L’articolo di “Giallo” citato dalla direttrice si basa su perizie e analisi di esperti che da anni sostengono una tesi controversa: il corpo di Chiara Poggi sarebbe stato trasportato da almeno due persone dopo l’omicidio. La criminalista Laura Marino, citata nel pezzo, spiega che esiste una “base scientifica” per questa ipotesi. “Il trasporto del corpo richiede l’intervento di almeno due persone”, afferma Marino, sottolineando come la posizione del cadavere sulle scale che portano alla cantina – con una pozza di sangue al piano terra – indichi un movimento post-mortem. Una persona sola non avrebbe potuto gestire il peso e la logistica senza lasciare tracce incoerenti, come l’assenza di strisciate o modifiche alle macchie ematiche.
A supporto di questa teoria, l’articolo richiama la perizia del professor Francesco Introna, docente di Medicina Legale all’Università di Bari. Nel suo rapporto di 144 pagine, datato anni fa ma ancora rilevante, Introna conferma che la scena del crimine non quadra con l’azione di un singolo individuo. “La posa del corpo è incompatibile con un’azione solitaria”, si legge nel documento, che analizza anche le impronte latenti trovate sul pavimento. Queste includono tracce di suole diverse da quelle “a pallini” – le famose impronte associate alle scarpe di Alberto Stasi, il fidanzato di Chiara condannato in via definitiva a 16 anni di reclusione per l’omicidio.

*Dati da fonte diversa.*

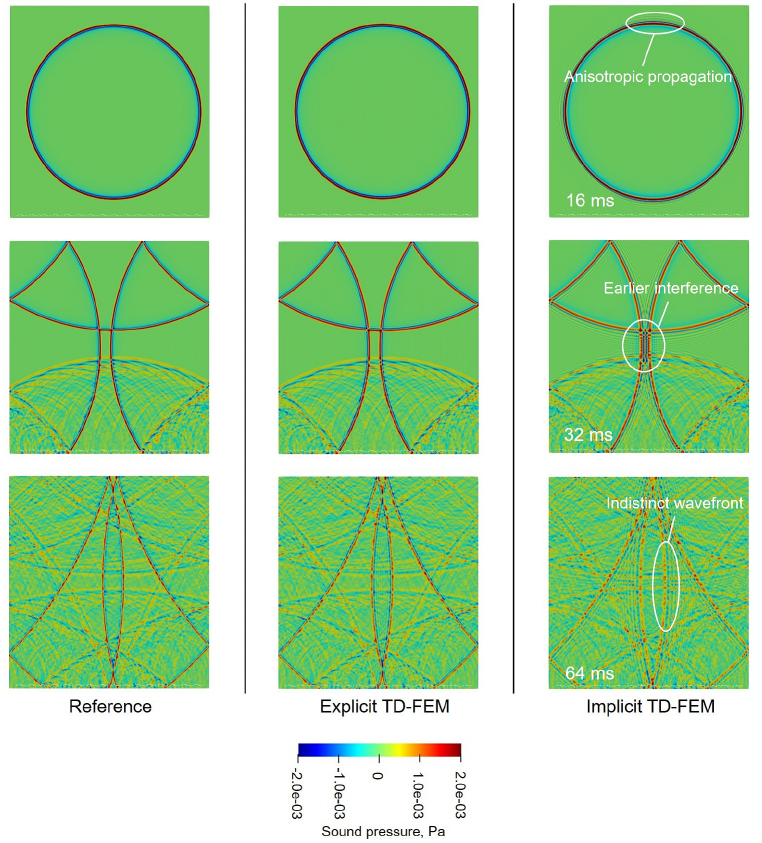
Figure 9. Comparison of sound propagations at t = 16, 32, and 64 ms among ( a ) Reference, ( b ) the proposed explicit TD-FEM and ( c ) the standard implicit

Le impronte misteriose, parziali e non identificate, suggeriscono la presenza di più persone in casa al momento dei fatti o subito dopo.L’articolo menziona anche un “nuovo indagato” dell’epoca, Andrea Sempio, amico del fratello di Chiara, la cui posizione fu archiviata nel 2017 dopo un breve approfondimento. Tuttavia, le recenti pubblicazioni di “Giallo” – come quelle su impronte a forma di “X” o “onda” nel salotto, non riconducibili a scarpe né alla barella dei soccorritori – riaprono scenari alternativi.
Queste tracce, evidenziate con luminol durante i sopralluoghi del 2007, rimangono inspiegate e alimentano teorie su complici o intrusi.Nonostante la condanna di Stasi, basata su prove indiziarie come il DNA sulle biciclette e l’alibi inconsistente, il caso Garlasco continua a dividere. La Procura di Pavia ha riaperto indagini su nuovi elementi, inclusi DNA non identificati e lesioni sul corpo di Chiara compatibili con oggetti come una stampella.
Albina Perri, instancabile nel perseguire piste alternative, insiste: questi dettagli potrebbero ribaltare la narrazione ufficiale, ponendo l’accento su errori investigativi iniziali, come la mancata raccolta immediata di impronte digitali o temperatura corporea.
Mentre le famiglie coinvolte – dai Poggi agli Stasi – affrontano querele e polemiche mediatiche, il mistero di Garlasco rimane un monito: in cronaca nera, la verità è spesso un puzzle incompleto.